One of the most notable survey findings was the development of mobile policies within organizations, Horowitz said. According to last year's survey, 30% of respondents had a mobile policy in place. This year, 68% have developed one, which, Horowitz said, is mostly due to federal mandates.
[ For another point of view on PHRs, see Why Personal Health Records Have Flopped. ]
"We found 46% indicated they're taking federal policy into consideration," she said. About 13% of respondents who don't have a mobile policy in place, she added, said federal mandates are forcing their organization to consider a policy for the first time. "We asked in what area is federal policy having an impact on a scale of one to five, and HIPAA [Health Insurance Portability and Accountability Act] was the main one, with an average score of about five," she said.

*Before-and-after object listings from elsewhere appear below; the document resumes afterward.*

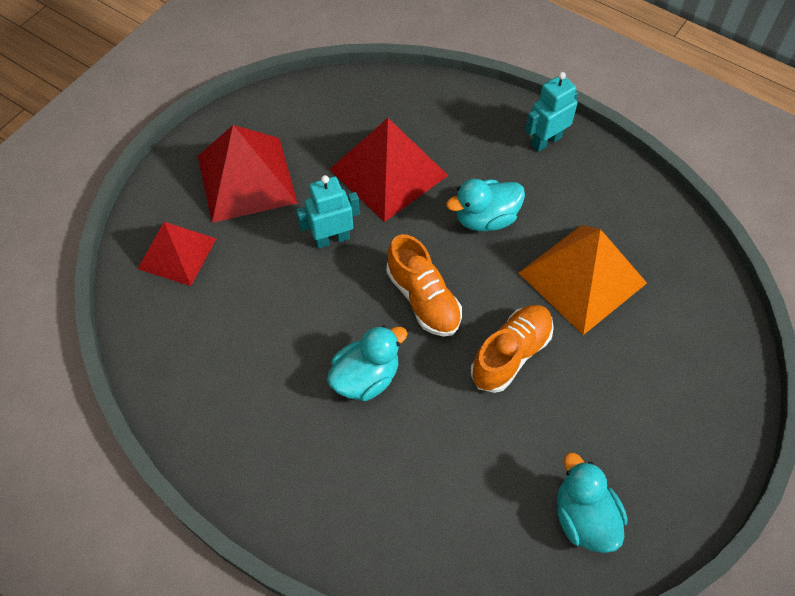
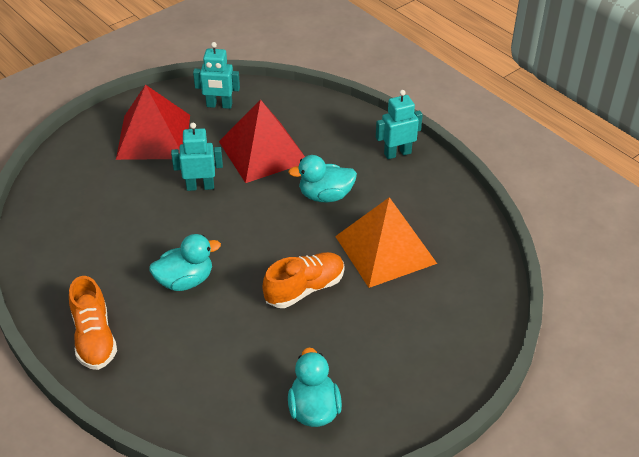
camera: 15 degrees right, 15 degrees down
red pyramid [138,222,216,286] -> none
orange shoe [386,234,462,337] -> orange shoe moved to [69,276,117,370]
none -> turquoise robot [193,42,240,109]

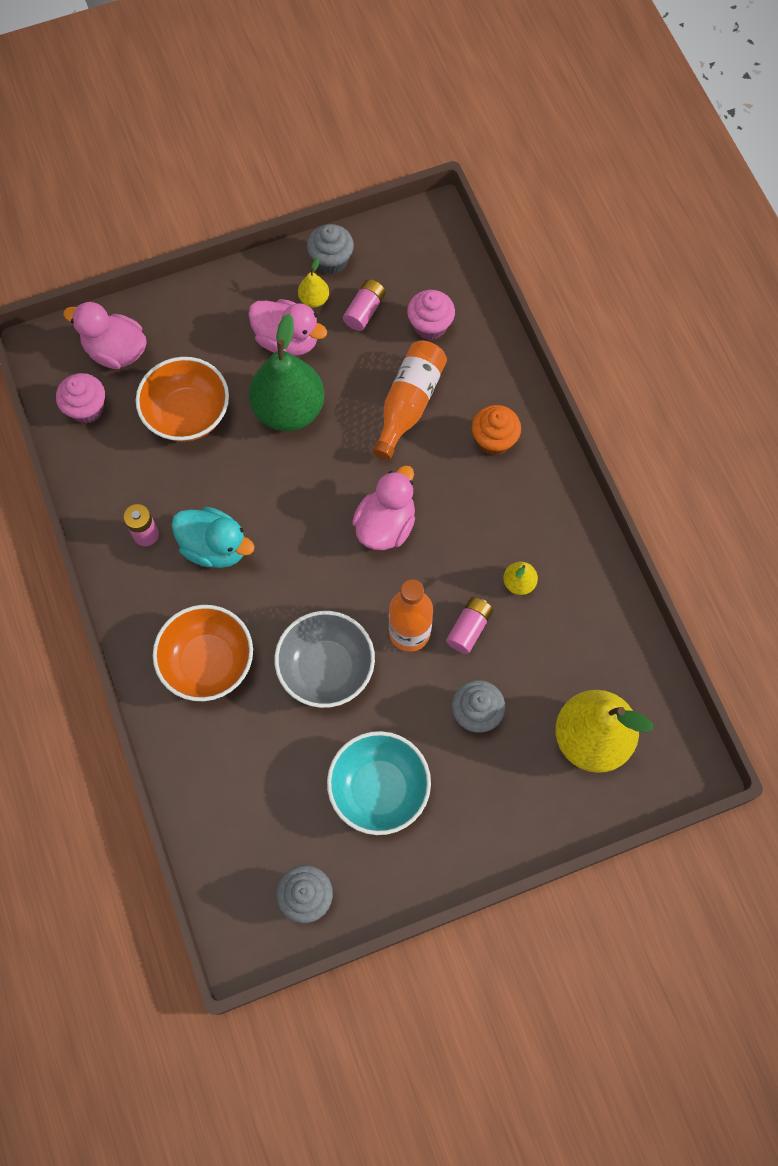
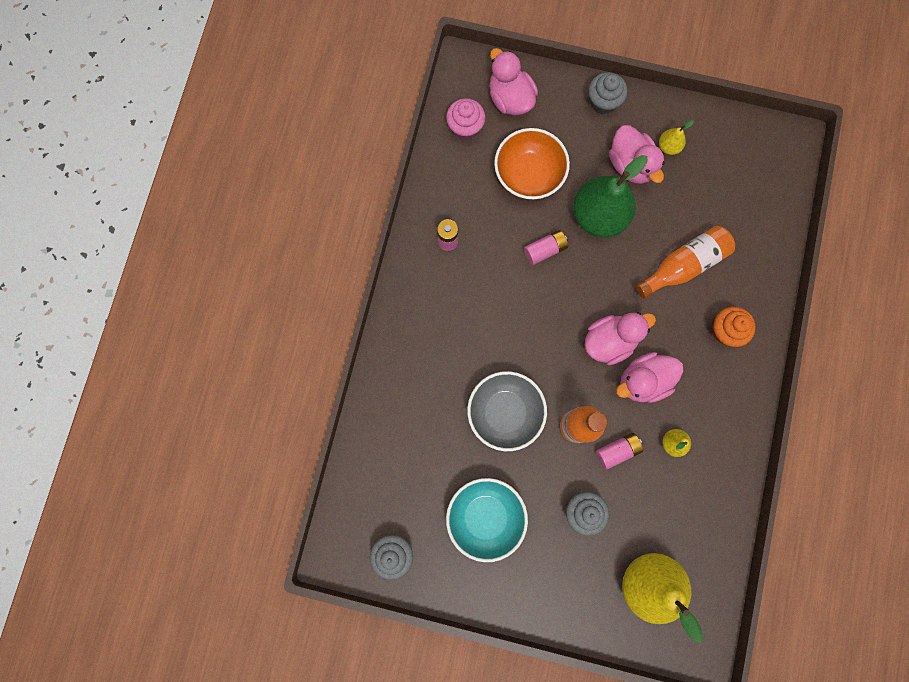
camera: 35 degrees right, 10 degrees up
orange bowl [153,605,253,701] -> none
turquoise duck [171,507,255,568] -> none
grey cupcake [307,224,354,274] -> grey cupcake moved to [589,72,627,114]
pink battery [343,279,386,331] -> pink battery moved to [524,230,568,265]
pink cupcake [407,290,455,340] -> none
none -> pink duck [616,352,684,403]

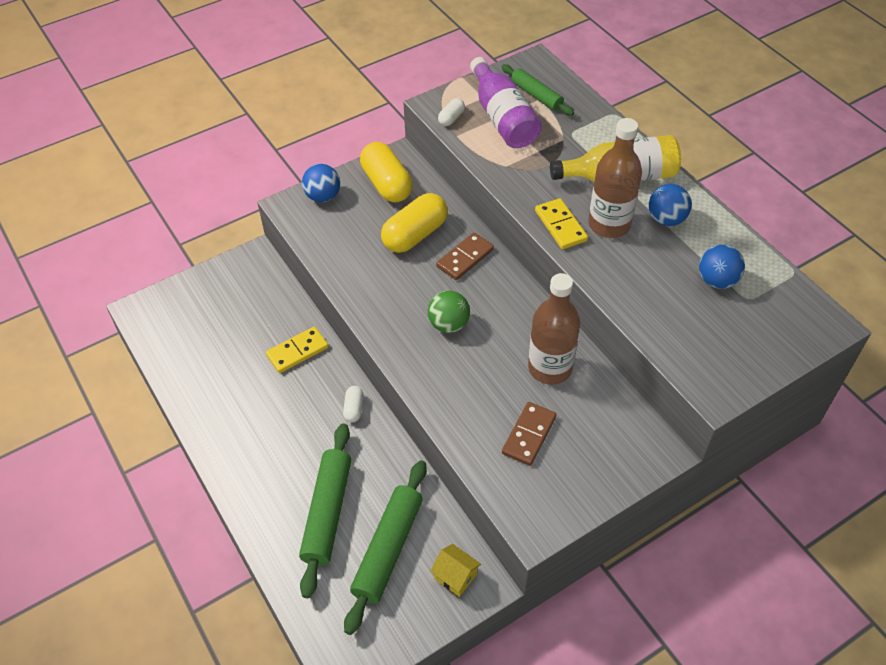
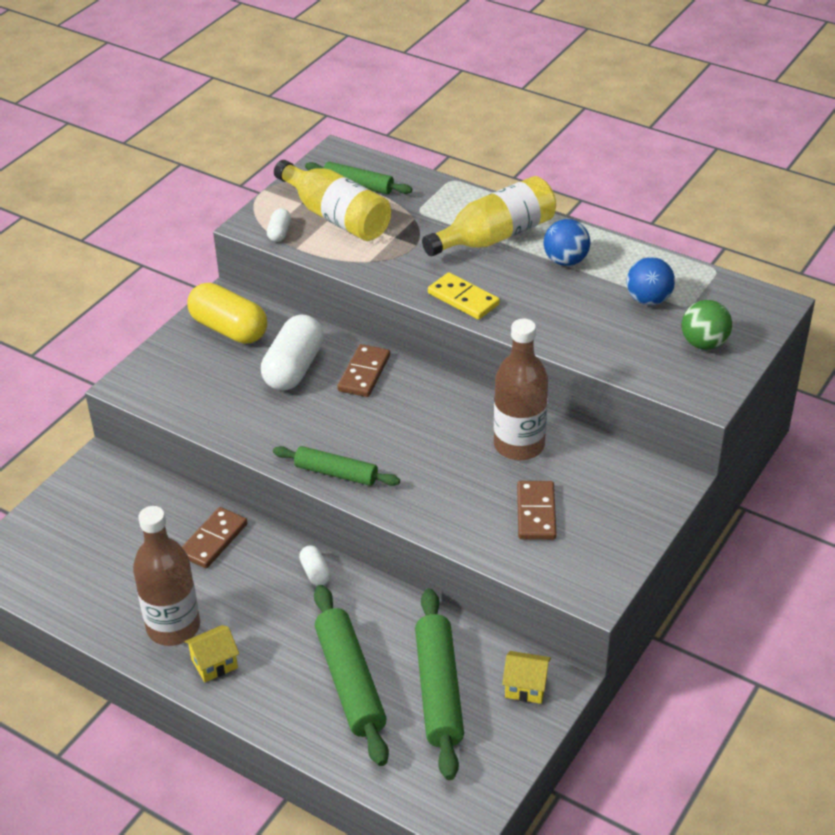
camera: 25 degrees left, 10 degrees down
yellow domino [266,327,328,373] -> brown domino [182,507,247,568]
blue ball [302,164,340,202] -> none
yellow capsule [381,193,448,253] -> white capsule [261,315,324,391]
green ball [428,291,470,333] -> green ball moved to [682,300,732,350]
purple bottle [470,57,542,148] -> yellow bottle [274,160,391,241]
brown bottle [588,118,642,238] -> brown bottle moved to [133,506,200,646]
none -> yellow house [184,625,239,682]
none -> green rolling pin [273,446,400,486]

HIMSS also asked about policy specifics. "We wanted to understand how encompassing the policy was, so we broke it up across two questions," said Horowitz. The first question asked what specific devices organizations are covering in their policies, "like lap tops, smartphones, etc.," Horowitz said. According to the report, respondents cited mainly laptop computers to be covered under their policies, followed by computers or workstations on wheels, tablet computers, and then smartphones.
The second question aimed to explore the issues organizations are facing with their mobile policies, with the most prominent being security.

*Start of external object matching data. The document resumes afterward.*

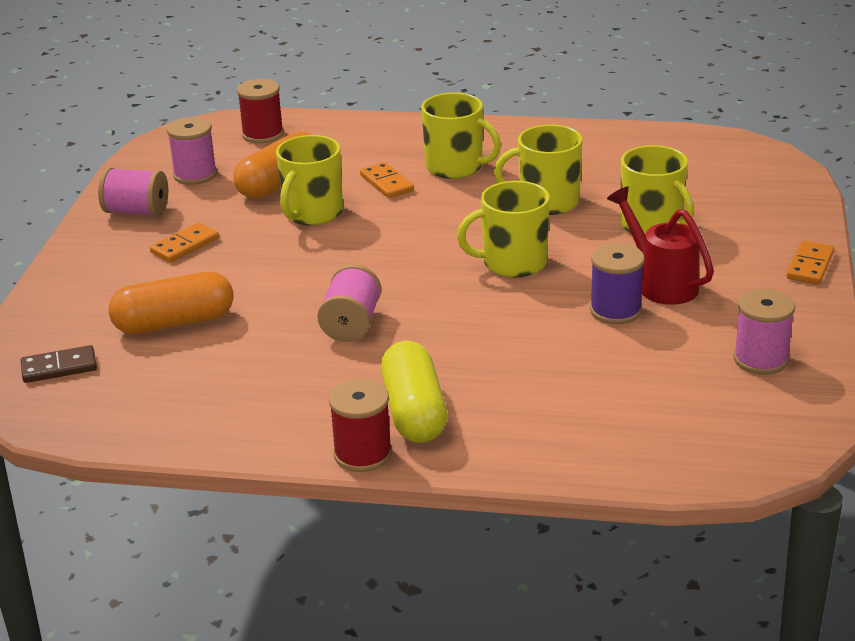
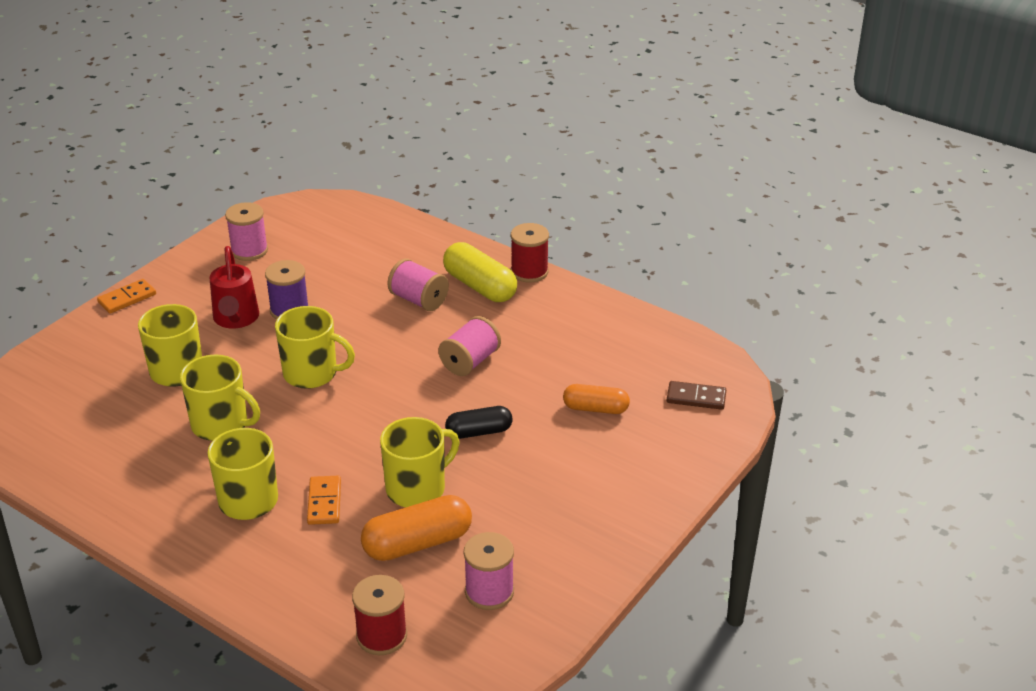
camera: 155 degrees left, 5 degrees up
pink spool [98,167,168,217] -> pink spool moved to [388,259,449,311]
orange capsule [109,271,234,334] -> orange capsule [563,384,630,414], size x0.65
orange domino [150,222,219,262] -> none
yellow capsule [381,341,447,443] -> yellow capsule turned 60 degrees counterclockwise [443,242,517,302]
none -> black capsule [445,406,513,439]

Less than half of respondents viewed privacy and security as a major concern, which is a slight decrease from last year, said Horowitz. However, 83% of respondents said the mobile devices that clinicians are using only access data and don't store it -- only 14% said devices actually retain information, which is a significant decrease from last year's 28% of respondents who said their devices stored data.
The survey also took a closer look at how clinicians are using mobile. Of those surveyed, 90% said mobile is used by workers to facilitate their day-to-day job responsibilities; 93% of those respondents said physicians were using these devices. And "... we found 88% said physicians are using mobile technology to facilitate some sort of patient care," Horowitz added. "In that context, we also wanted to understand how clinicians were using apps to provide care."
Physicians use apps in two main areas: To view patient information, such as lab results, and to look up medical information, such as guidelines or other non-personal health related information. When it came to using mobile apps to interact with patients, the survey found only 13% of respondents said that their organization had developed an app for patient/consumer use. When it came to patients, apps were mainly being used to do things such as remote monitoring for blood pressure, Horowitz said. "We did find an increase [since last year] with regard to that, from 32% to 36%, so it does suggest a movement in that direction," she said.